BRANO FORNITO:
=====

Quando ci si imbatte per la prima volta nell’idea di cervello tripartito, la prima reazione è quella di un wow!, con cui ci sembra di poter spiegare tutto. Si tratta della teoria formulata dallo psicologo evoluzionista Paul McLean nei primi anni Settanta, secondo cui di distinguono tre parti del cervello, ciascuna dedicata a funzioni distinte ma operanti in base ad una ‘gerarchia’, il cosiddetto principio di Jackson, secondo la quale le reazioni agli stimoli esterni partono dalle aree più antiche del cervello e si muovono verso le strutture di più recente formazione (dalle reazioni istintive di sopravvivenza, alla socialità delle emozioni fino al senso di sé). Naturalmente, si tratta di una componente molto ‘catchy’ di un fiume di ricerche neurologiche e neuroscientifiche che sono ancora nel pieno del loro sviluppo.

Eppure, schematizza in maniera molto efficace l’origine ‘evoluzionistica’ della struttura del nostro cervello e quindi dei nostri comportamenti. In realtà, a ben vedere, qualche anno prima, lo psicologo Abraham Maslow elaborava, per vie completamente diverse, una teoria sui bisogni motivazionali degli individui che ha molta attinenza con il cervello trino. Maslow dedica i propri studi più importanti al tema della motivazione e sviluppa una teoria secondo cui i bisogni motivazionali di un essere umano si evolvono secondo una scala gerarchica (a piramide) che parte dai bisogni primari e fisiologici per arrivare a quelli superiori e secondari ovvero stima, sicurezza, affetto, amore e dar luogo all’autorealizzazione.

Si arrivò solo dopo la sua morte alla condensazione di questi concetti in un’altra immagine iconica: una piramide che parte dai bisogni primari per giungere al bisogno della realizzazione di sé; si sale di un gradino solo se quello che precede viene ‘soddisfatto’: non si saltano passaggi ‘motivazionali’!

Maslow e i suoi eredi ci dicono che se non vengono appagati i bisogni primari non si ha la capacità di esprimere esigenze di livello superiore.

Se ci pensate, questa gerarchia di bisogni ricorda molto la tripartizione della teoria di McLean: prima la sopravvivenza, poi le emozioni, poi il sé. Se non saranno soddisfatti i bisogni fisiologici, tutti gli altri non avranno significato (una specie di sequestro motivazionale!). Subito dopo tocca ai bisogni di sicurezza, di stabilità, di protezione; questi sono i bisogni che strutturano il comportamento e aprono la via alla socialità. In effetti, appena la sicurezza è acquisita, si comincia a pensare all’appartenenza, all’affettività. Ma l’essere umano non si completa qui: dalla stabilità emotiva si passa al desiderio di essere stimati e compresi (non solo dagli altri ma anche da sé stessi!). A questo livello si pone la spinta al miglioramento personale, la formazione dell’ambizione. E poi, si passa al bisogno di autorealizzazione, alla dedizione al pensiero e alle passioni astratte.

=====

INFORMAZIONI FORNITE:
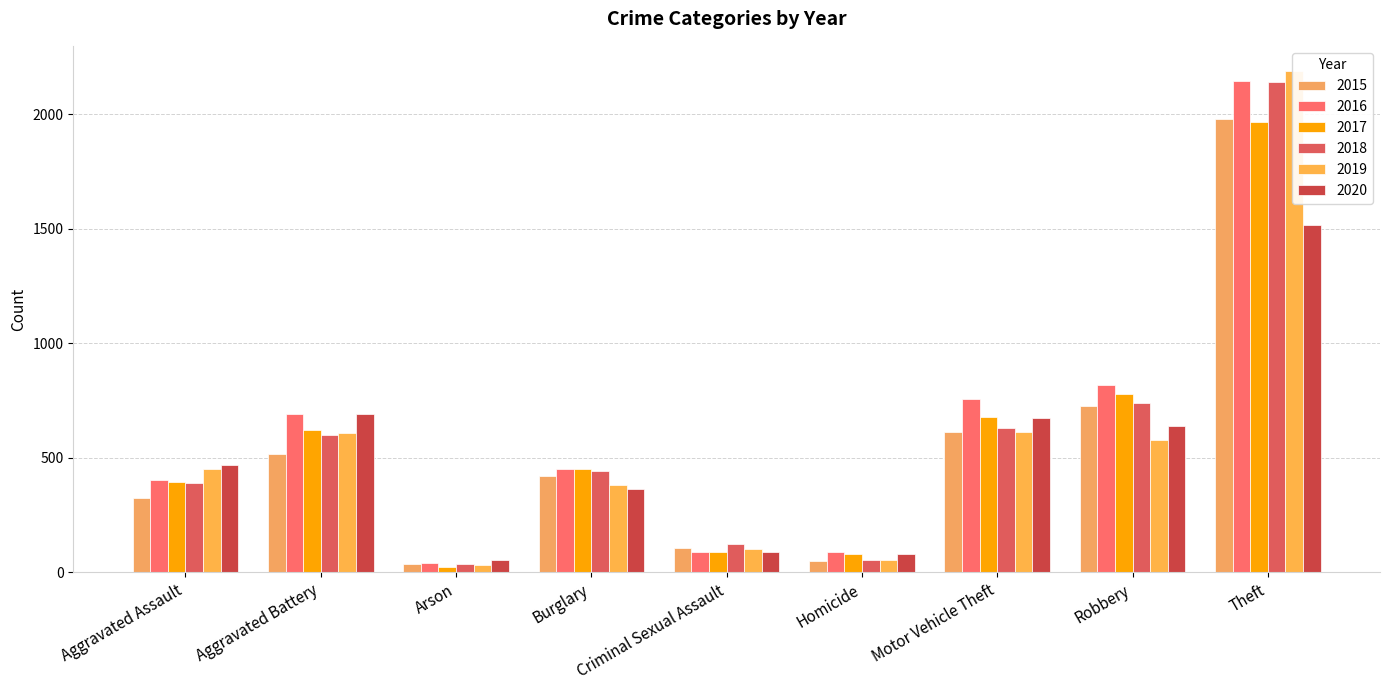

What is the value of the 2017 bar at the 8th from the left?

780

=====

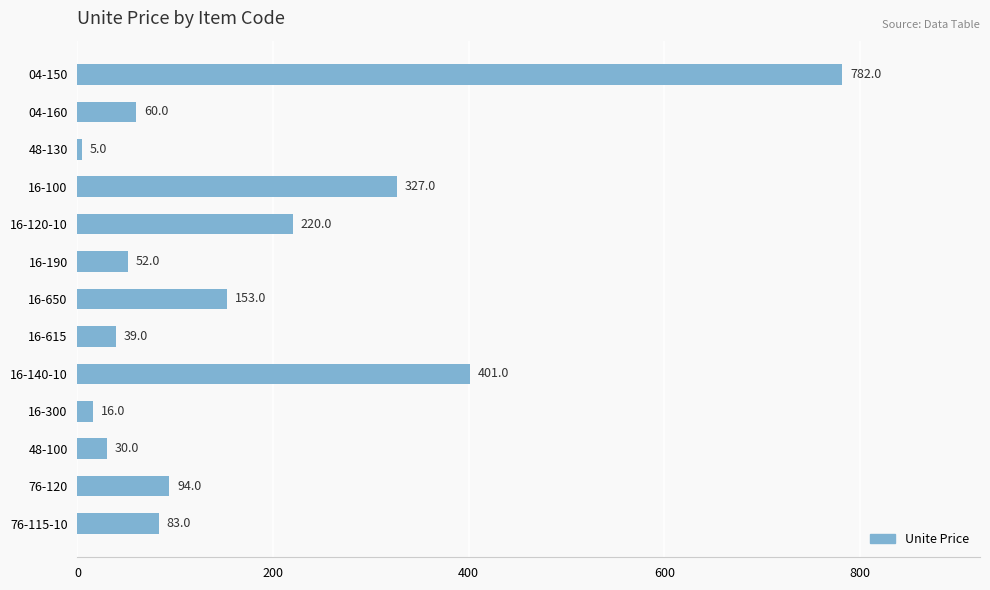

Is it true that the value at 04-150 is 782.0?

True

=====

ATTIVITÀ: Puoi estrarre dal brano sul cervello tripartito e su Maslow la parte che si apre con le parole contenenti "Si arrivò solo" e si chiude con "di livello superiore.", copiandola senza alcuna modifica?

RISPOSTA ALLA CONSEGNA:
Si arrivò solo dopo la sua morte alla condensazione di questi concetti in un’altra immagine iconica: una piramide che parte dai bisogni primari per giungere al bisogno della realizzazione di sé; si sale di un gradino solo se quello che precede viene ‘soddisfatto’: non si saltano passaggi ‘motivazionali’!

Maslow e i suoi eredi ci dicono che se non vengono appagati i bisogni primari non si ha la capacità di esprimere esigenze di livello superiore.